# Looking for smoth riding tire chain with good traction in ice and snow for AG Tires on a Kubota LX3310 emphasis on smooth riding!



## jeffrcarlson (8 mo ago)

My current chains leave me feeling like I just spent the day riding a bucking bronco when plowing our 1 mile long driveway if I go very fast at all. Looking for a chain for my Kubota LX 3310 with AG tires on it so aggressive tread that will ride as close to the same as without chains on.

I suffer from post concussion syndrome and can't tolerate much bouncing without bad headaches and feeling bad so I have to go extremely slow with my current chains.

Wondering what style you went with is it the diamond tread like these?






Farm Tractor Diamond Tire Chains | TireChains.com







tirechain.com


----------



## LouNY (Dec 15, 2016)

Yes, the Euro style studded chain will give you the best ride as well as the best traction.


----------



## unsquidly (Jul 13, 2021)

Lou, 
Is there such thing as a good riding set of chains or just some that ride much less worse then others? LOL


----------



## jeffrcarlson (8 mo ago)

LouNY said:


> Yes, the Euro style studded chain will give you the best ride as well as the best traction.
> View attachment 79498


Thanks For the response. I tried to PM you from another thread but as a new users was not allowed to.


----------



## LouNY (Dec 15, 2016)

unsquidly said:


> Lou,
> Is there such thing as a good riding set of chains or just some that ride much less worse then others? LOL


Actually yes, with the referenced chains there is no bouncing or clunking.
I have gone down bare pavement and frozen dirt roads at 15 mph with those chains on and as slow as 1/2 mph the 
ride feel is just about the same as summer with bare rubber.
And the traction on frozen ground will exceed dry hard summer traction, I was never as surprised and impressed with a set of chains as when
I bought my first pair of those and just one run on my driveway with mine was enough for my brother to get three sets that winter for the farm.


----------



## unsquidly (Jul 13, 2021)

LouNY said:


> Actually yes, with the referenced chains there is no bouncing or clunking.
> I have gone down bare pavement and frozen dirt roads at 15 mph with those chains on and as slow as 1/2 mph the
> ride feel is just about the same as summer with bare rubber.
> And the traction on frozen ground will exceed dry hard summer traction, I was never as surprised and impressed with a set of chains as when
> I bought my first pair of those and just one run on my driveway with mine was enough for my brother to get three sets that winter for the farm.

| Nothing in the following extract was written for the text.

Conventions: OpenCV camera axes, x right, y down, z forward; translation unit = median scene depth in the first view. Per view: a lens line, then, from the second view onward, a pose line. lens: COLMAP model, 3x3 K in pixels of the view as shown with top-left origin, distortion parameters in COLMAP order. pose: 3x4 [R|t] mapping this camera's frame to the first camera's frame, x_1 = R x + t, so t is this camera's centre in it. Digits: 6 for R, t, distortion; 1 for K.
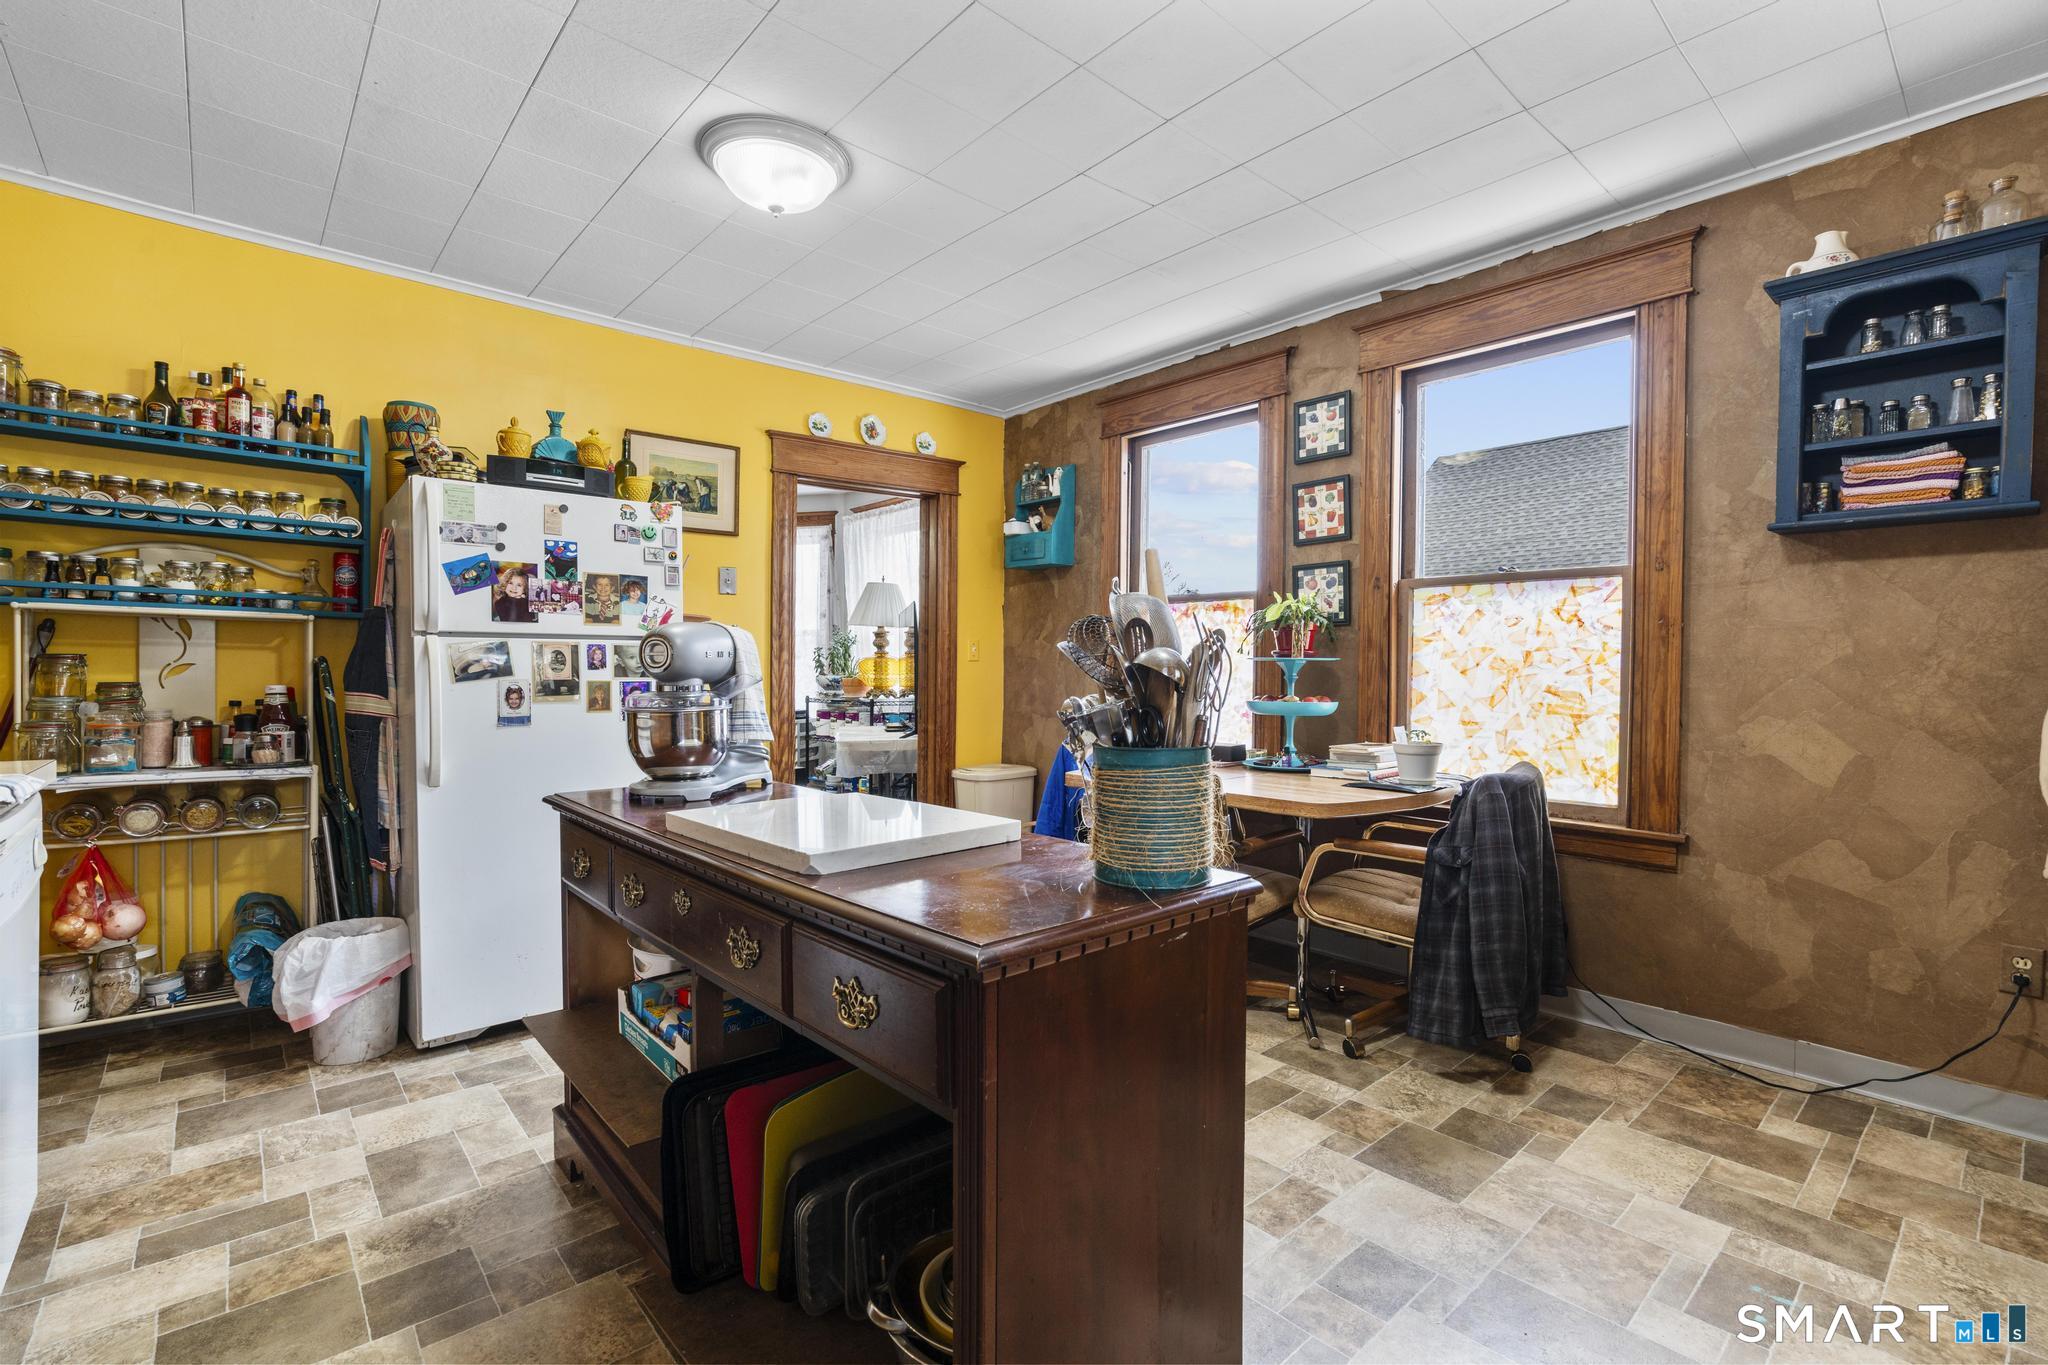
lens RADIAL K [[924.7, 0, 1027.1], [0, 924.7, 684.3], [0, 0, 1]] dist [-0.008212, 0.004663]
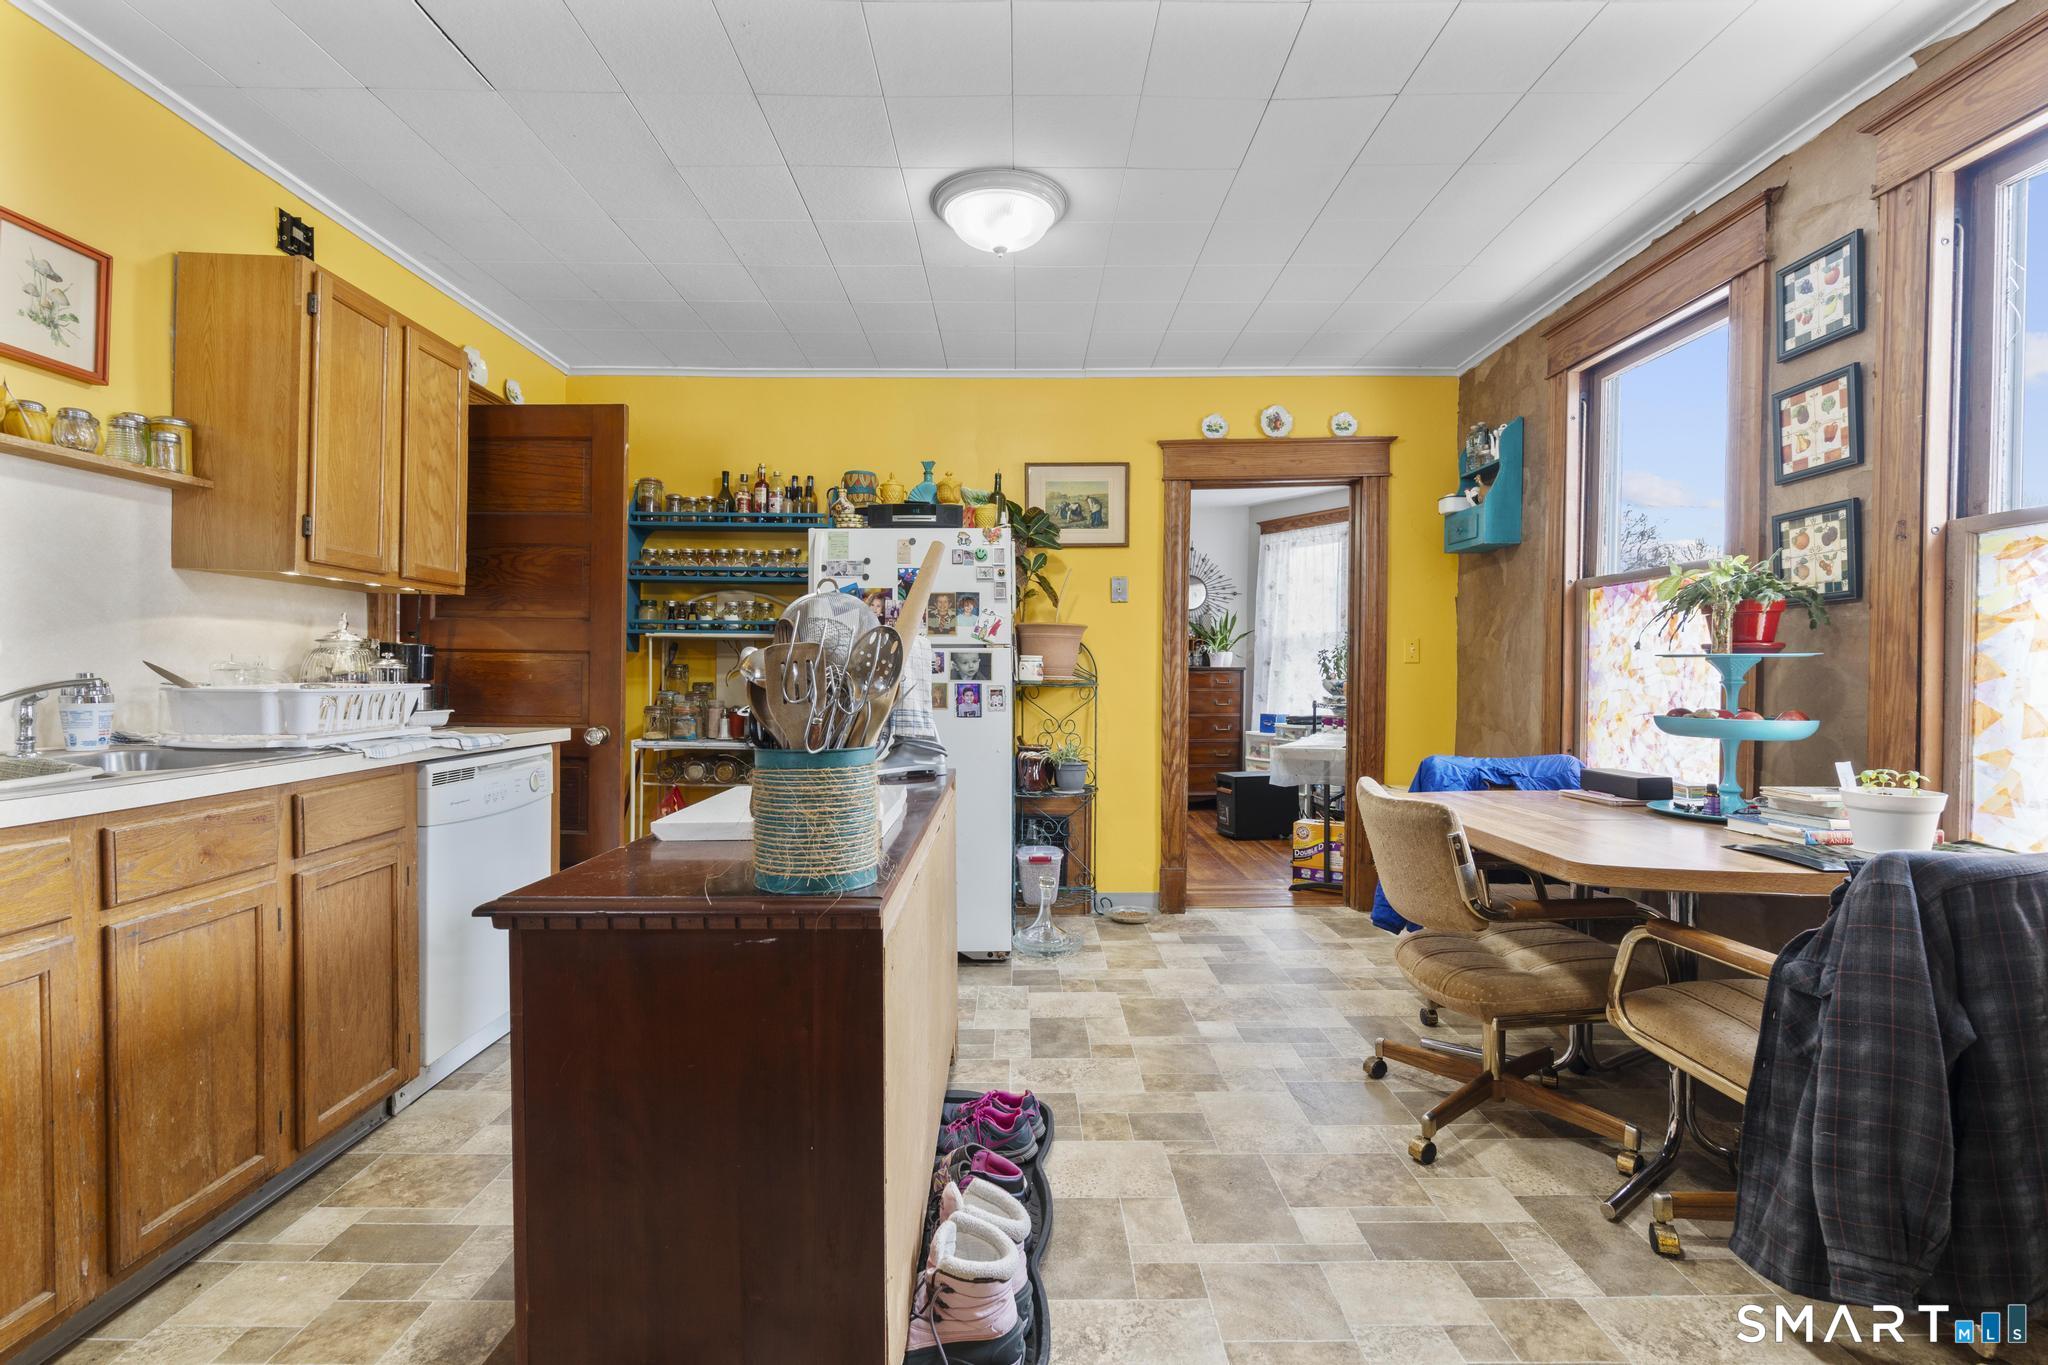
lens RADIAL K [[924.7, 0, 1016.3], [0, 924.7, 684.2], [0, 0, 1]] dist [-0.008212, 0.004663]
pose [[0.747443, 0.005045, -0.664307, 0.337021], [-0.008657, 0.999960, -0.002146, -0.000187], [0.664270, 0.007355, 0.747457, 0.145275]]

Luckily enough, I have not ever lived in a place that I needed chains on a truck or tractor but I have always heard that they ride rough and tear up your equipment.....Looks like that is not the case anymore....


----------



## jeffrcarlson (8 mo ago)

LouNY said:


> Actually yes, with the referenced chains there is no bouncing or clunking.
> I have gone down bare pavement and frozen dirt roads at 15 mph with those chains on and as slow as 1/2 mph the
> ride feel is just about the same as summer with bare rubber.
> And the traction on frozen ground will exceed dry hard summer traction, I was never as surprised and impressed with a set of chains as when
> I bought my first pair of those and just one run on my driveway with mine was enough for my brother to get three sets that winter for the farm.


Awesome my head will be very grateful next snow season!


----------